EXERCISE DATA –

☆ ☆ ☆ ☆

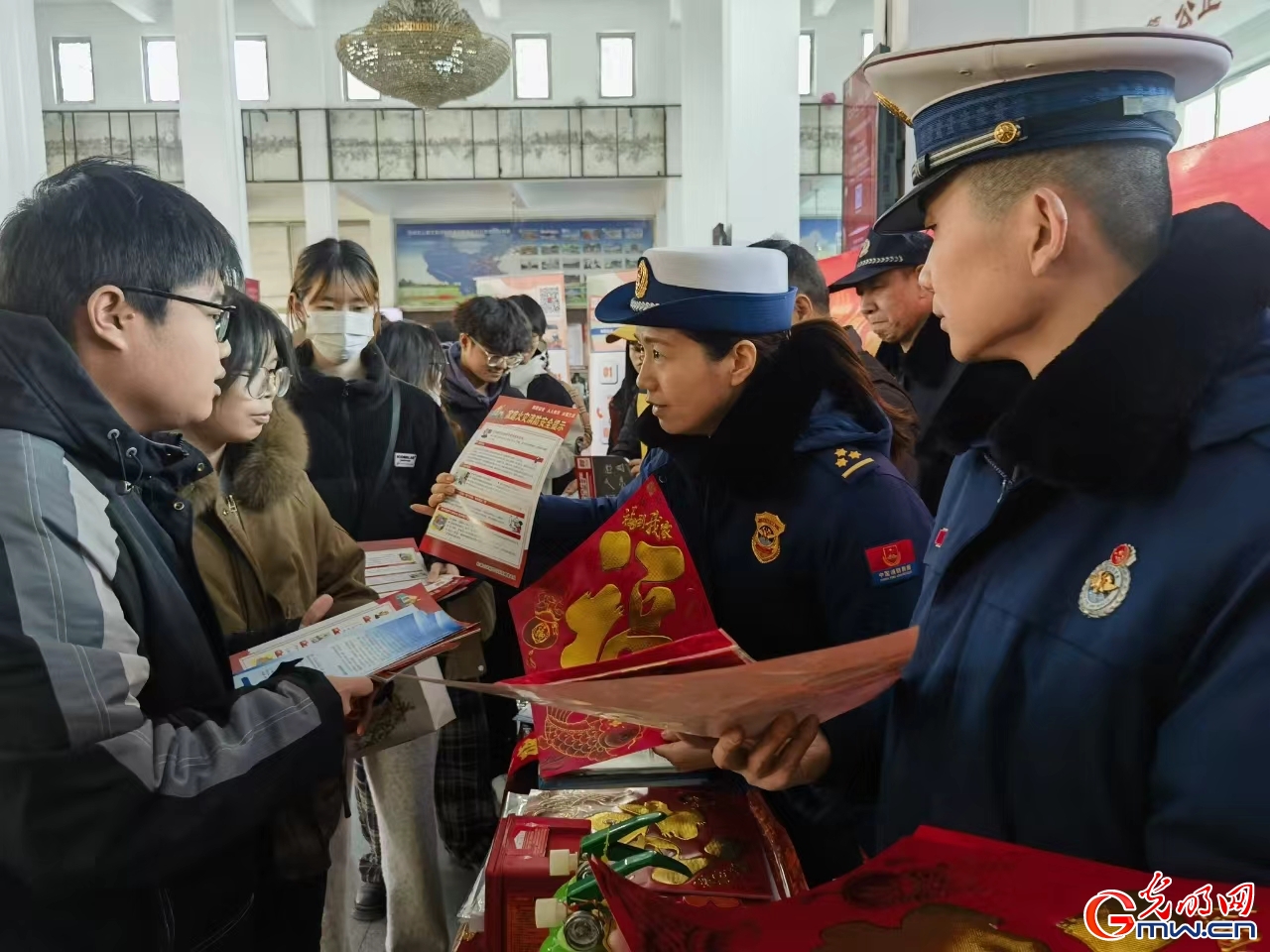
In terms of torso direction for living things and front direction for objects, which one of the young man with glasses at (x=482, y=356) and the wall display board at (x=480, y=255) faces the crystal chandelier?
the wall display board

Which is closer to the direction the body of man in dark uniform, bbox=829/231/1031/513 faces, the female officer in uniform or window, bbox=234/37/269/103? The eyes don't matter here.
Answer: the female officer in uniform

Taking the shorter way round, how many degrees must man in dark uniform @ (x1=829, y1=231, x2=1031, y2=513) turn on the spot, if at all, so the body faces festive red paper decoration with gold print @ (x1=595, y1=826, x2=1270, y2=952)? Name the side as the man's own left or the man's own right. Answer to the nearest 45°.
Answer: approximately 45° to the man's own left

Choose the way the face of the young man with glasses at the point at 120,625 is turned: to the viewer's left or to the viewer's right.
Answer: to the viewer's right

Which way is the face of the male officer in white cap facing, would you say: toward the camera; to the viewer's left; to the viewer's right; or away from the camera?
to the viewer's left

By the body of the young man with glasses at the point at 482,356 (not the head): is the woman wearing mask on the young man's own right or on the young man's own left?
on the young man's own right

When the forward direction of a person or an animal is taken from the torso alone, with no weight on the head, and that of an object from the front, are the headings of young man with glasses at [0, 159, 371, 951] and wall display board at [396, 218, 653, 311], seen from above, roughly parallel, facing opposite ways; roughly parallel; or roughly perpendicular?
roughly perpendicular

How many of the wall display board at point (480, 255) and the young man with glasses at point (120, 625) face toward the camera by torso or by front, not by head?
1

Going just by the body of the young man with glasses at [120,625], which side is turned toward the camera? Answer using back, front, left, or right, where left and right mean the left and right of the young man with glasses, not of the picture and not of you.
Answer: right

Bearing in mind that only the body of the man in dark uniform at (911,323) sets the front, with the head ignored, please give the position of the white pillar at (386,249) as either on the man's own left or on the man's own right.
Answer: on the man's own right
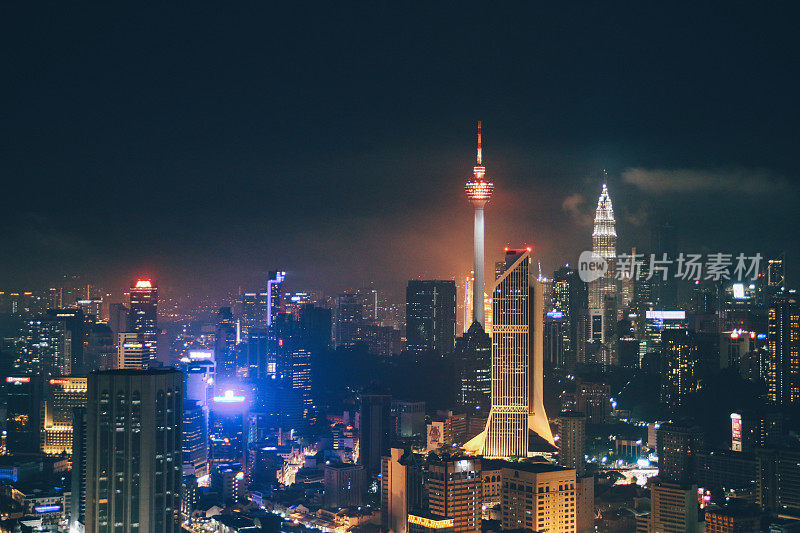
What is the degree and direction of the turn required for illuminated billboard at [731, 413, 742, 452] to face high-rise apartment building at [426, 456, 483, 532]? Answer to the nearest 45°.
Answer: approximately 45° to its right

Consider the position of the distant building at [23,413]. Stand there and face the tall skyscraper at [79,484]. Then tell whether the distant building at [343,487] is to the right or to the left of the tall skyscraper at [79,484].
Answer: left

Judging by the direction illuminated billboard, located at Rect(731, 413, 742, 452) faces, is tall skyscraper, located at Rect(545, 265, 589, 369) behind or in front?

☆ ☆ ☆ ☆

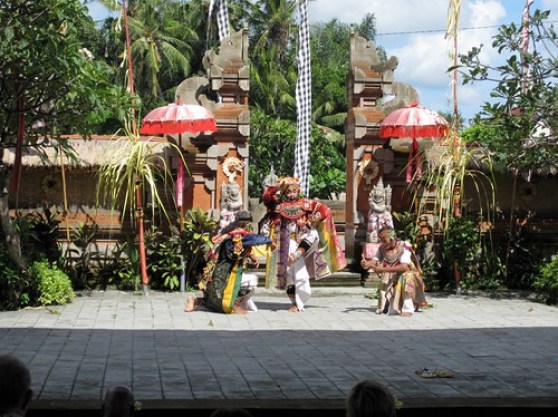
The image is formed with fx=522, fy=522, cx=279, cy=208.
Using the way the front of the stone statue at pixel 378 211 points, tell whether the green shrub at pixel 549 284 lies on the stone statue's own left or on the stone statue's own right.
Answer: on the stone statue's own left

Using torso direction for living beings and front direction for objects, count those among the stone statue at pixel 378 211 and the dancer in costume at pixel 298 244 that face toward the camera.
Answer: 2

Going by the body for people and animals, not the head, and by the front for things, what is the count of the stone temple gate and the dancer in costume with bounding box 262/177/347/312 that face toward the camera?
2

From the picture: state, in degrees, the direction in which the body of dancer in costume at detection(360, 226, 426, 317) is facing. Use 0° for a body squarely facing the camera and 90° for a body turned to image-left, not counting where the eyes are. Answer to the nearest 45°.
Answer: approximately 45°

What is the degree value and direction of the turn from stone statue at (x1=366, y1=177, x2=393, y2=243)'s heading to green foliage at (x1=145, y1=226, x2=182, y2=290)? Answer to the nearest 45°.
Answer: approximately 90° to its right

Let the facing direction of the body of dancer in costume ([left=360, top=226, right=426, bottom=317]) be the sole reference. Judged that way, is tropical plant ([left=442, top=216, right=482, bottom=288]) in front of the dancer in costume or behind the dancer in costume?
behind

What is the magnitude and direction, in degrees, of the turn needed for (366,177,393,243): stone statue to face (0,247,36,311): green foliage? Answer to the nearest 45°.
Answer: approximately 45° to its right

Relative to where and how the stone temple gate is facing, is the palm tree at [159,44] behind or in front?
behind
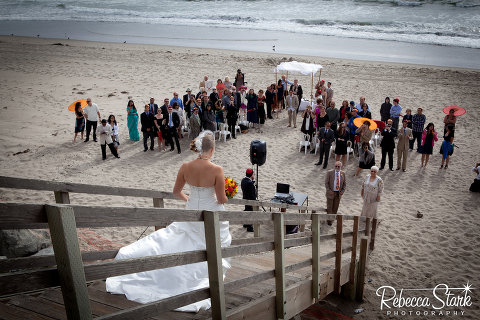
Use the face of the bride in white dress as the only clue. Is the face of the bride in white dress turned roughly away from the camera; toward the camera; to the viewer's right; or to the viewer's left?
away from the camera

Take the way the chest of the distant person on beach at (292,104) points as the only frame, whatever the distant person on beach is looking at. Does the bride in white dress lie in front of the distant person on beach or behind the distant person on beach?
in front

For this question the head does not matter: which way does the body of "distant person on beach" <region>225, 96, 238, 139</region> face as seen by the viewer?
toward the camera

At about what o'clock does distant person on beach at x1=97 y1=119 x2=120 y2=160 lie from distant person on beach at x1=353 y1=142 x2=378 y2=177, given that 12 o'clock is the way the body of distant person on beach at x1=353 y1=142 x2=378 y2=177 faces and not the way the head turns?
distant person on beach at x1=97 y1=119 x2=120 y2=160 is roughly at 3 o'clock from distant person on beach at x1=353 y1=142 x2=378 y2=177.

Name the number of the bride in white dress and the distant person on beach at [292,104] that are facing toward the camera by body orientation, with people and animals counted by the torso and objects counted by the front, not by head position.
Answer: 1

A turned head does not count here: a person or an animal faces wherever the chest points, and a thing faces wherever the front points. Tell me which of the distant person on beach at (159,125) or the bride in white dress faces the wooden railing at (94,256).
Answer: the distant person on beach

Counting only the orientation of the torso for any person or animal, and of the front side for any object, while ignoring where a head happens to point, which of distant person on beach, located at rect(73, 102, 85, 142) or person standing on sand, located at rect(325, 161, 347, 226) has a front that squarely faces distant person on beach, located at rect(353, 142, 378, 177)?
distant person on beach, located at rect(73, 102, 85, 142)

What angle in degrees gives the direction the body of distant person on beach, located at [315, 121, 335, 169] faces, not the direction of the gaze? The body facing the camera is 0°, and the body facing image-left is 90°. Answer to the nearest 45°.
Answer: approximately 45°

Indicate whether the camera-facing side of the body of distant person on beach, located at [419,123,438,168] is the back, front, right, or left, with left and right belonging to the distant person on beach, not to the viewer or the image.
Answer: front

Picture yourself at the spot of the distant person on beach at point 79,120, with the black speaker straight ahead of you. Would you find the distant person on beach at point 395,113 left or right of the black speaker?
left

☆ ☆ ☆ ☆

EXERCISE DESCRIPTION –
Can you copy out, word for word, the lines of the listing above, starting with the line that contains "In terms of" and going on through the line that contains "Answer: to the viewer's right"?

RESULT BELOW –
In terms of torso direction for living things and front direction for objects, which one of the young man with glasses at (x=482, y=356) and the wall display board at (x=480, y=255) faces the crystal chandelier?
the wall display board

Which is closer to the direction the body of man in dark uniform, bbox=829/231/1031/513 faces, the female officer in uniform or window, bbox=234/37/269/103? The eyes don't matter here.
Answer: the female officer in uniform

Taking the shorter way round, how many degrees must man in dark uniform @ (x1=829, y1=231, x2=1031, y2=513) turn on the spot, if at all, so the body faces festive red paper decoration with gold print @ (x1=595, y1=826, x2=1270, y2=952)? Name the side as the man's own left or the man's own right. Answer to the nearest 45°.
Answer: approximately 45° to the man's own left

Choose the way the face of the young man with glasses at the point at 120,625 is turned: to the viewer's left or to the viewer's right.
Answer: to the viewer's right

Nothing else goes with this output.